(Stored entries)
....................

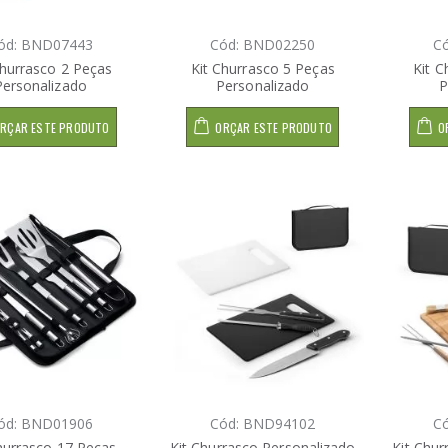
ód: BND07443
Cód: BND02250
C
Churrasco 2 Peças
Kit Churrasco 5 Peças
Kit C
Personalizado
Personalizado
P
RÇAR ESTE PRODUTO
ORÇAR ESTE PRODUTO
O
ód: BND01906
Cód: BND94102
C
hurrasco 17 Peças
Kit Churrasco Personalizado
Kit Chur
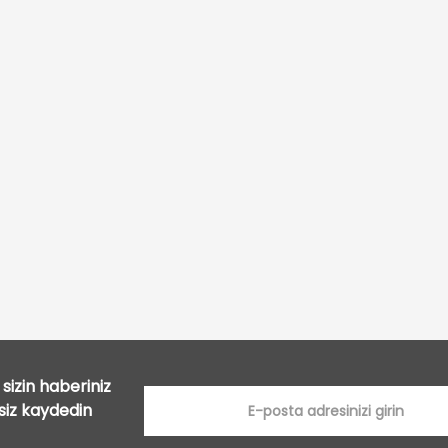
Bu ürüne ilk yorumu siz yapın!
Yorum Yaz
sizin haberiniz
tsiz kaydedin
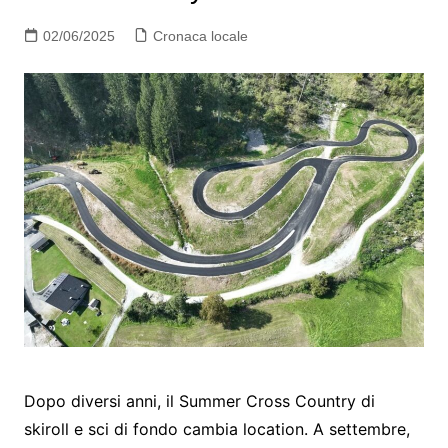
02/06/2025
Cronaca locale
Dopo diversi anni, il Summer Cross Country di
skiroll e sci di fondo cambia location. A settembre,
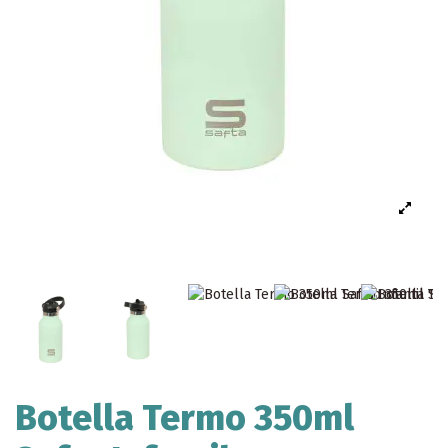
Botella Termo 350ml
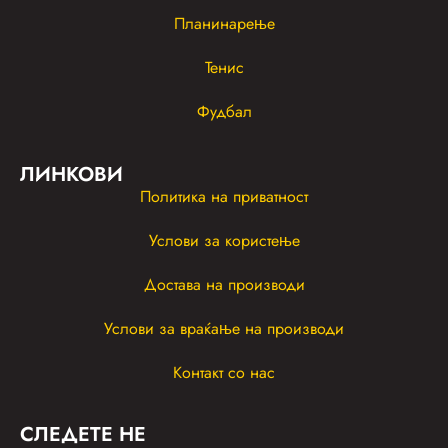
Планинарење
Тенис
Фудбал
ЛИНКОВИ
Политика на приватност
Услови за користење
Достава на производи
Услови за враќање на производи
Контакт со нас
СЛЕДЕТЕ НЕ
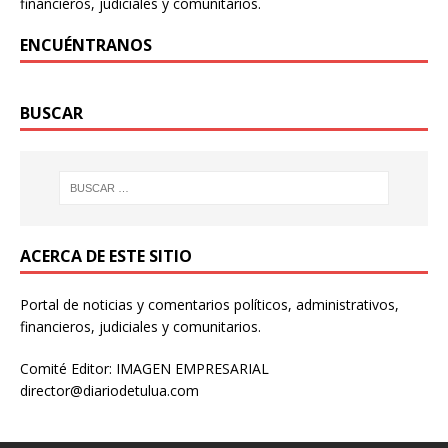
financieros, judiciales y comunitarios.
ENCUÉNTRANOS
BUSCAR
ACERCA DE ESTE SITIO
Portal de noticias y comentarios políticos, administrativos,
financieros, judiciales y comunitarios.
Comité Editor: IMAGEN EMPRESARIAL
director@diariodetulua.com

....................

- [Action item] Every line above should be returned word for word, with the pictures left behind.

- [Problem solution]
ód: BND07443
Cód: BND02250
C
Churrasco 2 Peças
Kit Churrasco 5 Peças
Kit C
Personalizado
Personalizado
P
RÇAR ESTE PRODUTO
ORÇAR ESTE PRODUTO
O
ód: BND01906
Cód: BND94102
C
hurrasco 17 Peças
Kit Churrasco Personalizado
Kit Chur
Bu ürüne ilk yorumu siz yapın!
Yorum Yaz
sizin haberiniz
tsiz kaydedin
02/06/2025
Cronaca locale
Dopo diversi anni, il Summer Cross Country di
skiroll e sci di fondo cambia location. A settembre,
Botella Termo 350ml
Планинарење
Тенис
Фудбал
ЛИНКОВИ
Политика на приватност
Услови за користење
Достава на производи
Услови за враќање на производи
Контакт со нас
СЛЕДЕТЕ НЕ
financieros, judiciales y comunitarios.
ENCUÉNTRANOS
BUSCAR
ACERCA DE ESTE SITIO
Portal de noticias y comentarios políticos, administrativos,
financieros, judiciales y comunitarios.
Comité Editor: IMAGEN EMPRESARIAL
director@diariodetulua.com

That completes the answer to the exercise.